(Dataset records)

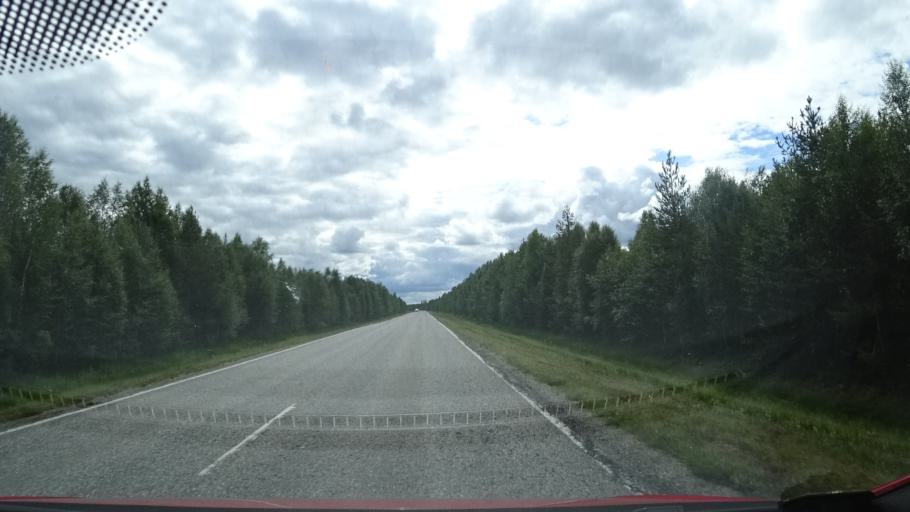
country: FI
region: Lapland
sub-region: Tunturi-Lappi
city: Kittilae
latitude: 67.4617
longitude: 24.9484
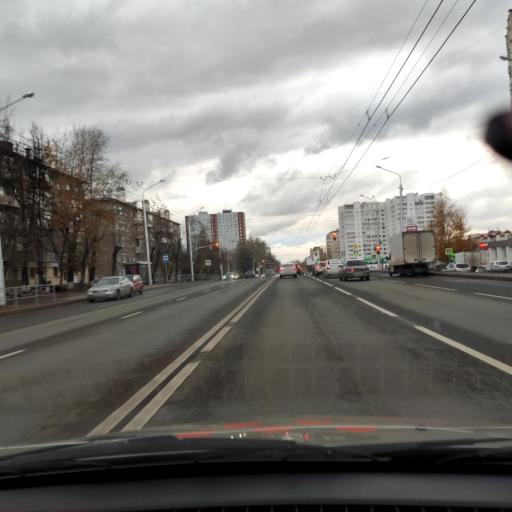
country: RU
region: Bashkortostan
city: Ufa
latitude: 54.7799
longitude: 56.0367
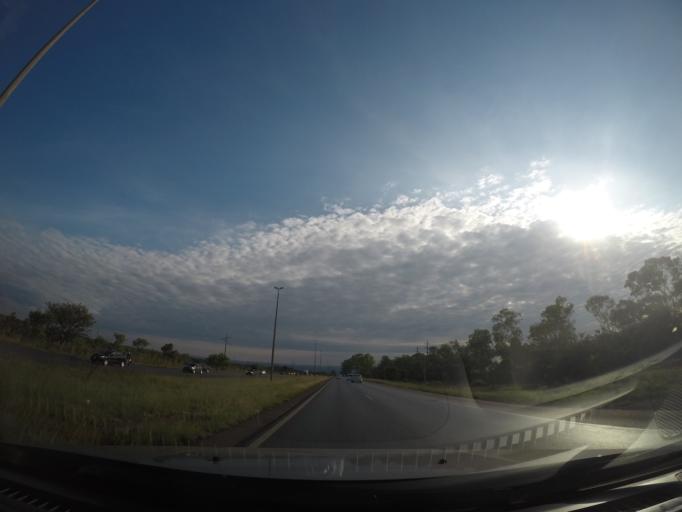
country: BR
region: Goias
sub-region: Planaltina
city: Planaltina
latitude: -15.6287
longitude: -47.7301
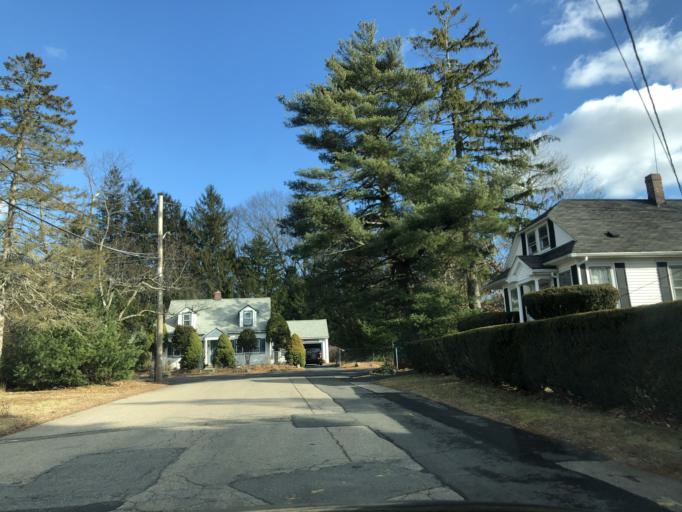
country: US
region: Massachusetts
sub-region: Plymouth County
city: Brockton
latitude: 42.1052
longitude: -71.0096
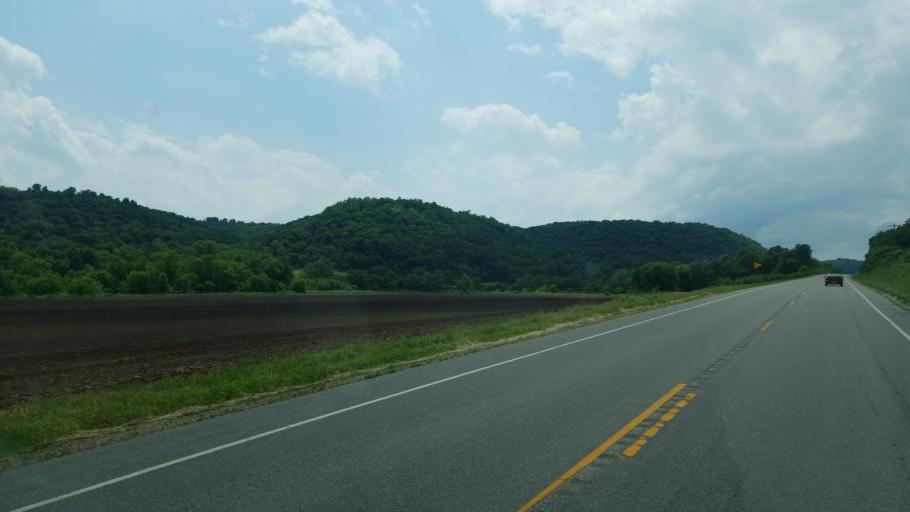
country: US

» WHAT TO WORK ON:
Copy every line of the rows above word for word, leaving out the pictures.

» SOLUTION BELOW:
country: FI
region: Lapland
sub-region: Tunturi-Lappi
city: Kittilae
latitude: 67.4617
longitude: 24.9484
country: RU
region: Bashkortostan
city: Ufa
latitude: 54.7799
longitude: 56.0367
country: BR
region: Goias
sub-region: Planaltina
city: Planaltina
latitude: -15.6287
longitude: -47.7301
country: US
region: Massachusetts
sub-region: Plymouth County
city: Brockton
latitude: 42.1052
longitude: -71.0096
country: US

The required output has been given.